Chef-owner of Saint Pierre

“The fine dining scene is ever evolving. Back in the day, there was a clear distinction between street food, cafes and fine dining, but now there are so many shades of grey in between with the evolution of bistronomy and traditionally fine dining establishments moving to a more casual setting. The dictionary definition of fine dining is fine food served in a formal setting with formal service and to us, that philosophy still holds true. On the whole, we think fine dining is often misunderstood as somewhere with tablecloths. But it is more than that. It extends to the ritual of the table, exceptional service, attention to detail and a formal ambience, all of which builds a fine dining experience. As we see it, the fine dining scene is Singapore is very much present and relevant and there are wonderful spaces that still maintain the fine dining ideals and experiences that come with it.

“What lies ahead? I believe things will continue to get harder and more competitive. With mobile technology, clients are less engaged at the dinner table. More often than not one diner is outside taking a call, reading an urgent email or responding to a text. True traditional fine dining will become more challenging to achieve in the future and clients are not willing to invest three hours for a meal.

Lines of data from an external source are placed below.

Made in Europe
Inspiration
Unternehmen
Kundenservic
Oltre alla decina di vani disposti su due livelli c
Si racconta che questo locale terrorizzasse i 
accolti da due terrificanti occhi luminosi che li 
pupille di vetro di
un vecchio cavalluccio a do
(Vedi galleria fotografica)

“To survive in this unpredictable industry, we have to think out of the box. We have been in this market for 18 years and the key is a balance between creativity and profitability. It is about providing value for money – delivering that exceptional dining experience with no compromise on quality at a price point that is fair for what is being offered.”

Sam Aisbett

Chef-owner of one-Michelin-starred Whitegrass at Chijmes

“I think the Singapore fine dining scene is really strong. The number of fine dining restaurants in a small city is quite incredible. It makes for good competition! To survive in this tough industry, however, you need to keep evolving and stay relevant.  There are so many good restaurants opening constantly; you cannot afford to be left behind or you’ll be forgotten. The support of the local community is vital also, which we have been very fortunate to have.

“Singapore could be regarded as one of the food capitals of the world. The food and beverage scene has the potential to just get better and better. Having said that, the one major hurdle we face here in Singapore which will continue to have a major affect on the industry is the huge staffing issue, which all restaurants in Singapore are facing.

“For the industry to only get better and stronger, we all need to help and support each other when times are tough. With the support of the local community, local media and fellow chefs/restaurateurs, Singapore can continue to evolve as a fine dining destination.”

Julien Royer

Chef-owner of two-Michelin-starred Odette at National Gallery. The modern French restaurant ranked no. 28 at the recently unveiled the World’s 50 Best Restaurants awards held in Bilbao

“I think Singapore’s dining scene is still very competitive and extremely attractive. I believe that Singapore is one of the hottest spots in Asia with an amazing diversity and a wide range of top dining destinations. It’s always sad to see a restaurant closing but from what I hear, there will still be more openings by world-famous chefs in the city.

“The dining scene here will stay relevant and Singapore will remain one of the most exciting cities to dine out.  The casual concept trend will still happen, but high-end dining will always stay relevant when people want to indulge themselves.

“Despite the tough challenges, I think we as restaurateurs needs to focus on the basics of this job: people and hospitality. This is still one of the most amazing jobs to do where we can learn, smell, see and taste new things every day. It’s for sure not the most bankable industry nowadays, but it still gives us freedom and a creative path like no other jobs.”